◆ What this exercise asks
A) According to the Make-A-Wish article, on what date was Denton diagnosed with acute lymphoblastic leukemia?
B) Using the Make-A-Wish article, explain why Denton had a lengthy stay at Doernbecher Children's Hospital.
C) Quote the Make-A-Wish article from "BRUSH PRAIRIE —" up to and including "was considerably brighter.".

◆ Excerpted text
Segment Open

UPDATE: Make-A-Wish fulfills Brush Prairie teen’s dream

Cancer patient requested recording studio



BRUSH PRAIRIE — They sat in a hospital room together during the gloomiest days of winter, one brother supporting another in his fight against cancer. On Tuesday afternoon, Lucas Holmgren joined his younger brother Denton again, only this time the outlook was considerably brighter.

The two combined on an acoustic cover of Porcupine Tree’s aptly titled song “Lazarus” in their family’s music room adjacent to their garage. New musical equipment and furniture surrounded them. A sign on the wall declared this “Wish Studios.”

Make-A-Wish transformed the music room into a recording studio Tuesday morning, complete with a new Macbook Pro and recording software, a keyboard, a couch and desk and soundproofing foam for the walls. The wish, organizers hoped, will help Denton plot a harmonious future while rising above the pain of the past 10 months.

Doctors diagnosed Denton, 17, with acute lymphoblastic leukemia on June 13, after he exhibited flu-like symptoms for a month. Aggressive chemotherapy brought Denton’s exploding white blood cell count under control. However, it also later resulted in pancreatitis, which required a lengthy stay at Doernbecher Children’s Hospital in Portland.

Segment Closed

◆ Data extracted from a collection
Segment Open

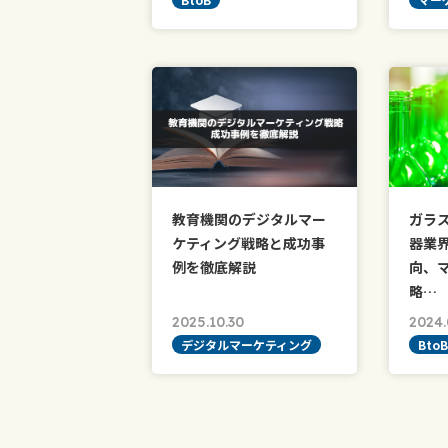
教育機関のデジタルマー
ガラ
ケティング戦略と成功事
器業
例を徹底解説
向、
略…
2025.10.30
2024.
デジタルマーケティング
BtoB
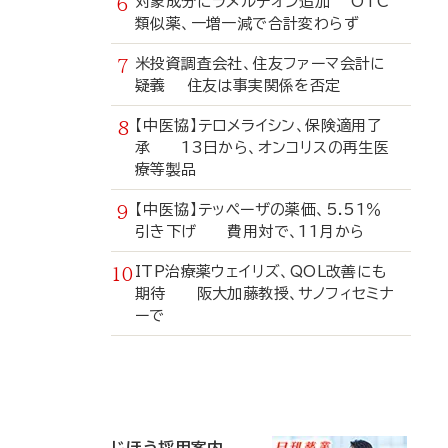
対象成分にラメルテオン追加 OTC
類似薬、一増一減で合計変わらず
米投資調査会社、住友ファーマ会計に
疑義 住友は事実関係を否定
【中医協】テロメライシン、保険適用了
承 13日から、オンコリスの再生医
療等製品
【中医協】テッペーザの薬価、5.51％
引き下げ 費用対で、11月から
ITP治療薬ウェイリズ、QOL改善にも
期待 阪大加藤教授、サノフィセミナ
ーで
寄
稿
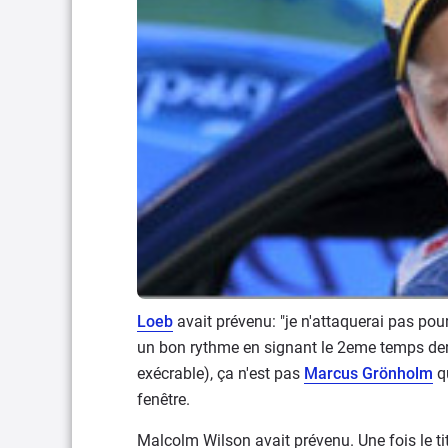
Loeb
avait prévenu: "je n'attaquerai pas po
un bon rythme en signant le 2eme temps der
exécrable), ça n'est pas
Marcus Grönholm
q
fenêtre.
Malcolm Wilson avait prévenu. Une fois le ti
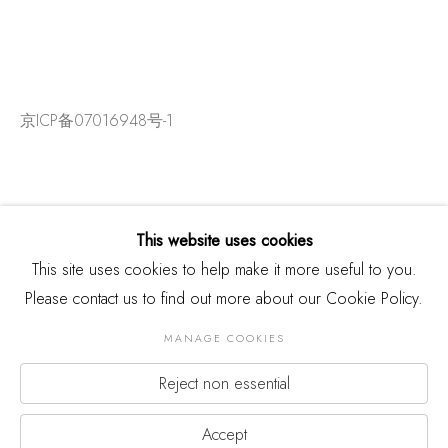
京ICP备07016948号-1
This website uses cookies
This site uses cookies to help make it more useful to you.
Please contact us to find out more about our Cookie Policy.
MANAGE COOKIES
Reject non essential
版权 2026 THREE SHADOWS
Manage cookies
网页支持 ARTLOGIC
Accept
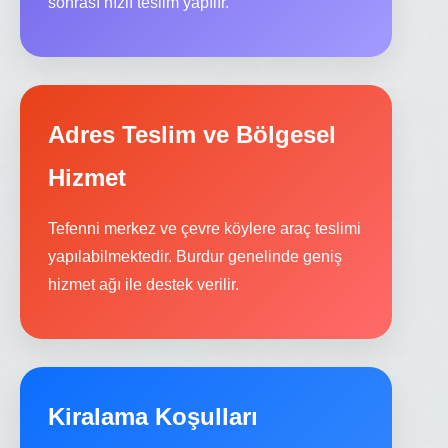
sonrası hızlı teslim yapılır.
Adres Teslim ve Bölgesel
Hizmet
Tefenni merkez ve çevre köylere araç teslimi
yapılabilmektedir. Burdur genelinde geniş
hizmet ağı ile destek verilir.
Kiralama Koşulları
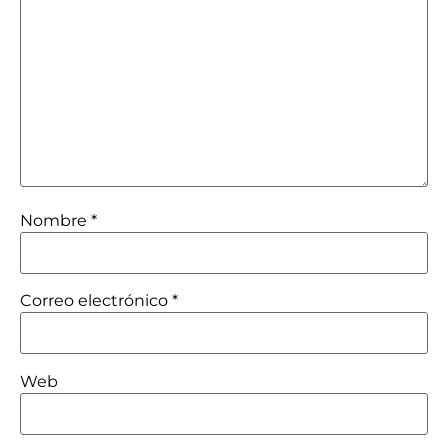
Nombre
*
Correo electrónico
*
Web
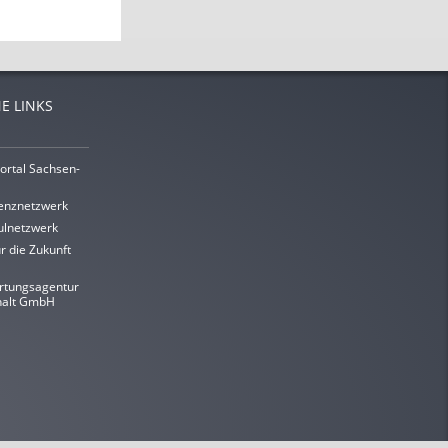
E LINKS
ortal Sachsen-
enznetzwerk
lnetzwerk
r die Zukunft
rtungsagentur
halt GmbH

Segment Closed

◆ Solutions
A) June 13.

B) The aggressive chemotherapy that brought Denton's exploding white blood cell count under control later resulted in pancreatitis, and the pancreatitis required a lengthy hospital stay.

C)
BRUSH PRAIRIE — They sat in a hospital room together during the gloomiest days of winter, one brother supporting another in his fight against cancer. On Tuesday afternoon, Lucas Holmgren joined his younger brother Denton again, only this time the outlook was considerably brighter.